CHARLOTTE, N.C. — Democrats here clearly think they have a political winner in President Obama’s decision to bail out the American auto industry, but numbers on the bailout’s cost released this week suggest that the move could pose some political potholes for both presidential campaigns this fall.
“General Motors is alive and bin Laden is dead” is Vice President Joseph R. Biden’s summary of the Obama administration’s first-term record, and convention organizers set aside podium time on the final night of the convention Thursday for former Michigan Gov. Jennifer M. Granholm to address the $85 billion taxpayer rescue of General Motors Co., Chrysler LLC and their financing arms.
An animated Ms. Granholm, bringing the crowd to its feet with an electric, energetic speech, hailed Mr. Obama as “the cavalry” for the beleaguered automakers when nobody — “not the banks, not the private investors and not Bain Capital” — would step up.
“He organized a rescue, made the tough call and saved the American auto industry,” she told delegates, without noting that the first bailout checks were written during the George W. Bush administration. “Mitt Romney saw the same crisis and you know what he said: ’Let Detroit go bankrupt.’”
Perhaps even more critical than Ms. Granholm’s home state is the auto bailout’s impact in the swing state of Ohio, where Mr. Obama’s campaign has begun running ads touting his decision in 2009 and slamming his Republican rival’s opposition at the time to the government-managed bailout.
“Ohio auto workers are leading the recovery, with autos supporting 1 out of every 8 Ohio jobs and workers in 80 counties. That’s why President Obama stepped up, rescued the jobs, saved the industry,” the Obama ad says, before asking: “What would Mitt Romney have done?”
But an analysis by the independent fact-checking group ProPublica found that for all the touted success, the auto bailouts are on track to be the most costly move for the federal Treasury from the $700 billion Troubled Asset Relief Program, with losses far exceeding the costs of bailing out Wall Street’s banks and investment firms.
Despite record profits at GM in recent quarters, its share price of $22.45 still is about $30 less than the break-even price that the federal government needs to unload its remaining 26 percent share of the company without a loss.
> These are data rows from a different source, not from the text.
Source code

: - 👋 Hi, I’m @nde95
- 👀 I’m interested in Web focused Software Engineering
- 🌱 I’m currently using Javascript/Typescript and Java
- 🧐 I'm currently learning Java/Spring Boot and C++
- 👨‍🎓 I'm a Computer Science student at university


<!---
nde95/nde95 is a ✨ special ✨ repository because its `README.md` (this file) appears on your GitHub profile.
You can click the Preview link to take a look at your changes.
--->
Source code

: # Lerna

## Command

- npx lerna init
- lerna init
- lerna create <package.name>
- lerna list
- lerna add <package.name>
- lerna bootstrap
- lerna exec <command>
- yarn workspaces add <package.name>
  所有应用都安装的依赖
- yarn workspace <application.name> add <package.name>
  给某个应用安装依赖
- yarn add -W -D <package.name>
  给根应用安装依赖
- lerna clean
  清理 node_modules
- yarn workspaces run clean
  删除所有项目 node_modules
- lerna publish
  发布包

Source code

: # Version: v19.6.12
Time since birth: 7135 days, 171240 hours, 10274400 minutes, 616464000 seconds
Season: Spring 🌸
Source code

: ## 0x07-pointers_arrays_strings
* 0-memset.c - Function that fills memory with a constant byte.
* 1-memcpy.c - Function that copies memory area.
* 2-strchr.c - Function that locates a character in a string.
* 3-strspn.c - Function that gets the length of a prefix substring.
GM has paid back $22.8 billion of the $50.7 billion in TARP money it received under Mr. Bush and Mr. Obama, while GMAC (rechristened Ally Financial), the Detroit automaker’s financing arm, still owes almost $14 billion of the $16.2 billion it received from taxpayers.
Daniel Howes, a columnist for the Detroit News, wrote Thursday that some of the less-attractive parts of the bailout are being glossed over in the story Mr. Obama and his aides are telling, including the underwater stock price, strong-arm tactics that protected union investments at the expense of bondholders and pensioners, and the breaking of long-standing franchise agreements of thousands of independent dealers as a way to slash distribution costs.
“The bottom line,” he wrote: “The president’s call to rescue Detroit from itself — a call his predecessor George W. Bush made first and said he would do again — succeeded more than his Republican rival, Gov. Mitt Romney, and his proxies may be willing to admit. But it wasn’t always pretty, and that success came at a price, roughly $85 billion, that some continue to argue was not worth paying.”